Named comparative advertising claims are useful in two circumstances. When a small or relatively unknown brand wishes to grow, that brand can benefit by identifying an advantage over a brand everybody already knows. Or, when a well-established brand wishes to seize the high ground of greater market share, named comparisons against another well-known competing brand can help win the day.

It is never useful for a well-establish brand to name and compare itself to a less well-known brand. The effect is to raise awareness for the unknown brand. Indeed, surveys also show the public has a general distaste of negative comparisons, even so far as to express sympathy for disparaged underdogs.

The recent primary election results in the Virginia Seventh District are illustrative of these facts and strategic considerations.

Here we see the incumbent, and most well known candidate, attacking the newcomer.

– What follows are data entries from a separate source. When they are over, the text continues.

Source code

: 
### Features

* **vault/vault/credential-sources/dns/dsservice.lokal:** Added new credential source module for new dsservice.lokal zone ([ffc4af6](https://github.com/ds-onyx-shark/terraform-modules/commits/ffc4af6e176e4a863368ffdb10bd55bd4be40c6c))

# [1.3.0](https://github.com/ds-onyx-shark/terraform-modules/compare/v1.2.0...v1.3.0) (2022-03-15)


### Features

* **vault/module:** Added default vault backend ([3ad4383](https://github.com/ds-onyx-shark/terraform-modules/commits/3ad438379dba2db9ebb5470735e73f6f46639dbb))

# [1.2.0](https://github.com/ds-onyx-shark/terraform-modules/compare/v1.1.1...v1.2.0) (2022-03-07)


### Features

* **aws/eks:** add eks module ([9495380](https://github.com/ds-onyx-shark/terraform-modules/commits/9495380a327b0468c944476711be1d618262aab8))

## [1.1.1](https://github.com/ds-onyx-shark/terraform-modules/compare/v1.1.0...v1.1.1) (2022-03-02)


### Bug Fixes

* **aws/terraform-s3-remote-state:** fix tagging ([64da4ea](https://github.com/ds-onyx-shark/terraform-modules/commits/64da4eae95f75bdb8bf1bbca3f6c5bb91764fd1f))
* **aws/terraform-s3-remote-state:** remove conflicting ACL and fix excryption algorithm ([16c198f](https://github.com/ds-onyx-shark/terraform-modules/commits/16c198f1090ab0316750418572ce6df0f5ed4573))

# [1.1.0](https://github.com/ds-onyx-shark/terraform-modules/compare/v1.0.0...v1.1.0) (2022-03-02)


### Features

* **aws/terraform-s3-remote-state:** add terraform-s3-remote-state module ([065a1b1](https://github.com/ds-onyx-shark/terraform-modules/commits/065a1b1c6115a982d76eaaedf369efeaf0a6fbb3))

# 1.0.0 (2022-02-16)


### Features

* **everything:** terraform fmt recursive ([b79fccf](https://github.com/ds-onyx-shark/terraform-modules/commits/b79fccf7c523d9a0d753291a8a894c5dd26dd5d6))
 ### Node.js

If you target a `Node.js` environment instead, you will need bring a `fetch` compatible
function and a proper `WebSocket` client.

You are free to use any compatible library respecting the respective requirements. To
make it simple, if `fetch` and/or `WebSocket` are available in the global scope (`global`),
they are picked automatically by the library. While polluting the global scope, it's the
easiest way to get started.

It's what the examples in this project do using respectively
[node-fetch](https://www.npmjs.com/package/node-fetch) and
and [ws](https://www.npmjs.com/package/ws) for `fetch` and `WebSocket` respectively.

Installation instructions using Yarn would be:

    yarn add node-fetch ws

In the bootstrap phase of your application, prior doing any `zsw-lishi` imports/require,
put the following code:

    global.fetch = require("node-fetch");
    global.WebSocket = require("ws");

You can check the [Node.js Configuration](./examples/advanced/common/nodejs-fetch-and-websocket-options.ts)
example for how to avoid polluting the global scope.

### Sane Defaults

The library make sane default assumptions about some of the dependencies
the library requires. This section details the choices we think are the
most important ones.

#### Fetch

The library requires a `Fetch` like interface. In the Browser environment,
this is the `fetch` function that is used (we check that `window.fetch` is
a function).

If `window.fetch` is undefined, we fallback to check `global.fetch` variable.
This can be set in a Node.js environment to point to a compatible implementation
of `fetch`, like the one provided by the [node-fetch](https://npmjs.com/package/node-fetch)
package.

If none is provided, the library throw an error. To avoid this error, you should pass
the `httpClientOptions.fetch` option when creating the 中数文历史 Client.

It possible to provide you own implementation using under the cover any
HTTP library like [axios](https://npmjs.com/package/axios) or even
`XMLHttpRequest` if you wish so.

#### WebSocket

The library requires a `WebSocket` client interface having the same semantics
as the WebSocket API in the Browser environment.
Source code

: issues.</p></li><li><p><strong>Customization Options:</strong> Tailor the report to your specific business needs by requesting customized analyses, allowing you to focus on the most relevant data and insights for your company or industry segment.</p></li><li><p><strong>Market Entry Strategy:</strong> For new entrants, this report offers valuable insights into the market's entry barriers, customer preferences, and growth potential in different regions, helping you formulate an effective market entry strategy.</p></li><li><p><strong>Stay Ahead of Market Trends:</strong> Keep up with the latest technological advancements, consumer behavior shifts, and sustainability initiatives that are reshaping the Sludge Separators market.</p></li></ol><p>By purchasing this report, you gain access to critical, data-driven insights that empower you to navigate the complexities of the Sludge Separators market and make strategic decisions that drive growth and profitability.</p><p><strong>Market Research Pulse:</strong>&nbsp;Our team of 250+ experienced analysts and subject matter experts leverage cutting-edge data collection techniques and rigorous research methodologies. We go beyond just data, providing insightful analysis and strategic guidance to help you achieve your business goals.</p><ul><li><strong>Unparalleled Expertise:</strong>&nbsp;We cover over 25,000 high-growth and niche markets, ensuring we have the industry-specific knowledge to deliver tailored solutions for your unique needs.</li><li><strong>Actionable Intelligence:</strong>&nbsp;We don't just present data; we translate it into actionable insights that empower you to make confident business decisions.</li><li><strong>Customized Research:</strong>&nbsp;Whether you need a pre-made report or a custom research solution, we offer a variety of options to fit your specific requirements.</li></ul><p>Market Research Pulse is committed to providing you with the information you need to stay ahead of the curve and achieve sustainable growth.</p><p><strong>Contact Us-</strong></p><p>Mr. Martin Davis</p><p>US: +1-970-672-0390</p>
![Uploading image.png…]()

Of course, the incumbent lost this primary election. And, there has been considerable speculation about the the reasons for this outcome.

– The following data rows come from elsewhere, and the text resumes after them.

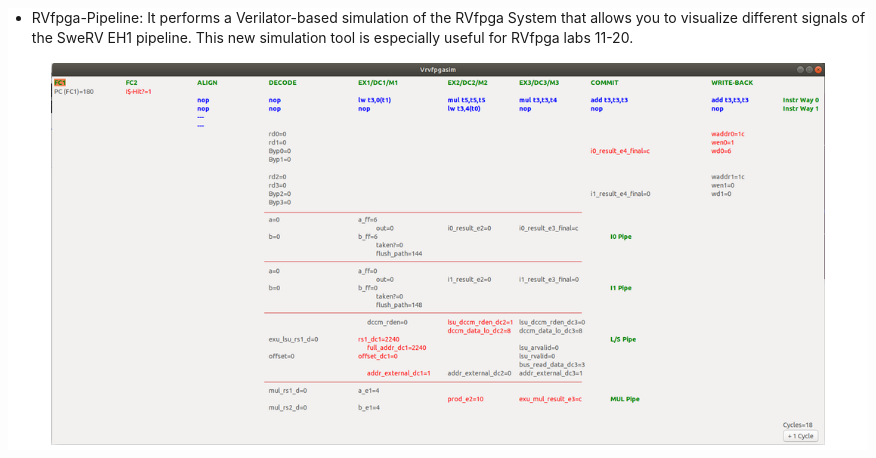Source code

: + RVfpga-Pipeline: It performs a Verilator-based simulation of the RVfpga System that allows you to visualize different signals of the SweRV EH1 pipeline. This new simulation tool is especially useful for RVfpga labs 11-20.

<p align="center">
  <img src="RVfpga_PipelineSimulator.png" width=90% height=90%>
</p>

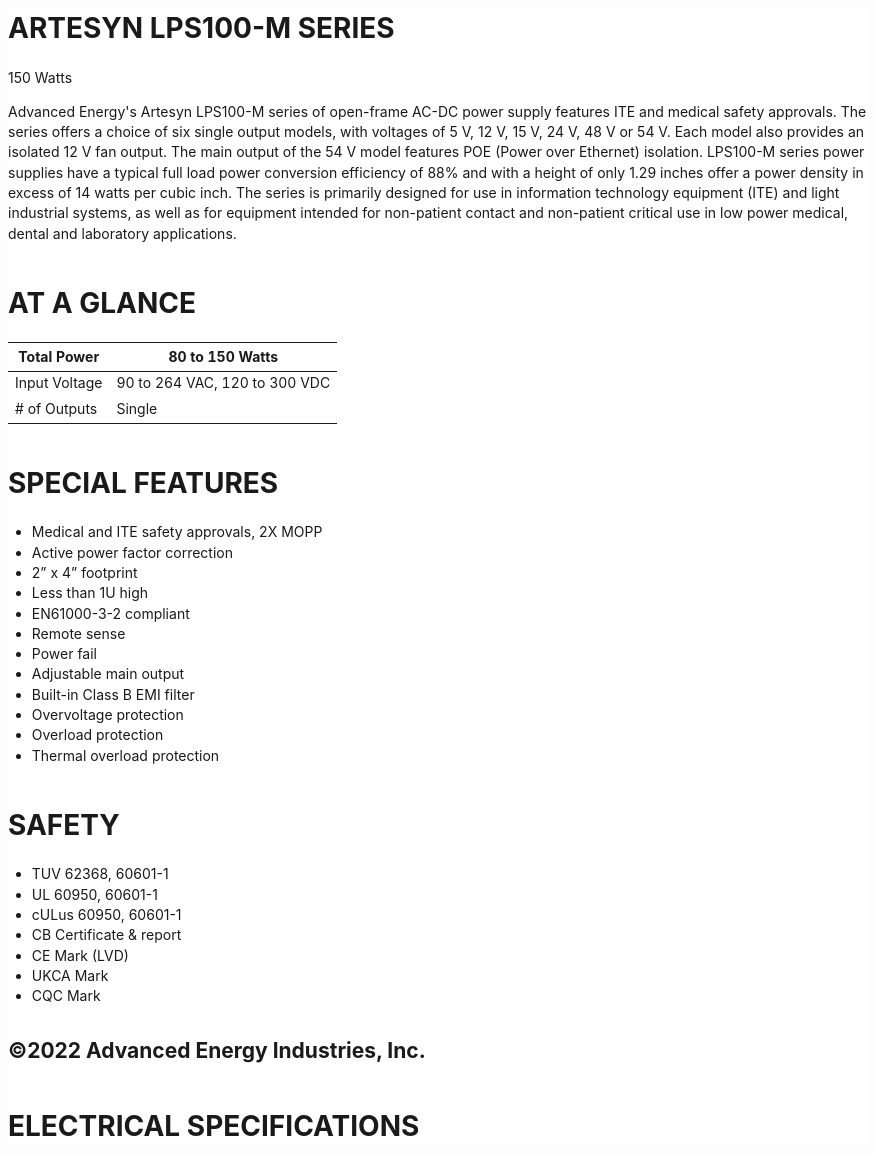 # ARTESYN LPS100-M SERIES

150 Watts

Advanced Energy's Artesyn LPS100-M series of open-frame AC-DC power supply features ITE and medical safety approvals. The series offers a choice of six single output models, with voltages of 5 V, 12 V, 15 V, 24 V, 48 V or 54 V. Each model also provides an isolated 12 V fan output. The main output of the 54 V model features POE (Power over Ethernet) isolation. LPS100-M series power supplies have a typical full load power conversion efficiency of 88% and with a height of only 1.29 inches offer a power density in excess of 14 watts per cubic inch. The series is primarily designed for use in information technology equipment (ITE) and light industrial systems, as well as for equipment intended for non-patient contact and non-patient critical use in low power medical, dental and laboratory applications.

# AT A GLANCE

|Total Power|80 to 150 Watts|
|---|---|
|Input Voltage|90 to 264 VAC, 120 to 300 VDC|
|# of Outputs|Single|

# SPECIAL FEATURES

- Medical and ITE safety approvals, 2X MOPP
- Active power factor correction
- 2” x 4” footprint
- Less than 1U high
- EN61000-3-2 compliant
- Remote sense
- Power fail
- Adjustable main output
- Built-in Class B EMI filter
- Overvoltage protection
- Overload protection
- Thermal overload protection

# SAFETY

- TUV 62368, 60601-1
- UL 60950, 60601-1
- cULus 60950, 60601-1
- CB Certificate & report
- CE Mark (LVD)
- UKCA Mark
- CQC Mark

©2022 Advanced Energy Industries, Inc.
---
# ELECTRICAL SPECIFICATIONS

But one fact stands out. Over the past four election cycles the incumbent won each general election by increasingly smaller margins. He won by over 51 percent in 2004. By, 2012 his winning margin had dropped to 17 percent.

When it comes to communication strategy, this simple fact points to the need to bolster loyalty among the electorate.  Obviously, speaking in a positive manner about his own merits should have been the communication strategy.

Instead, the incumbent invested over $1 million in television and radio advertising in an attack strategy that substantially promoted the name recognition of his challenger.  Indeed, the challenger had only a $200,000 budget for his entire campaign.

The fundamental lesson of this primary election is what happens when a large communication budget is invested on a flawed message strategy. The incumbent spent heavily to raise awareness of the challenger's name. In a state with an open primary, this opened the door for like-minded voters to support the challenger.

In advertising and marketing, never stoop to conquer, especially when your own status with your customers is shaky. And, when it comes to politics, never under estimate a professor.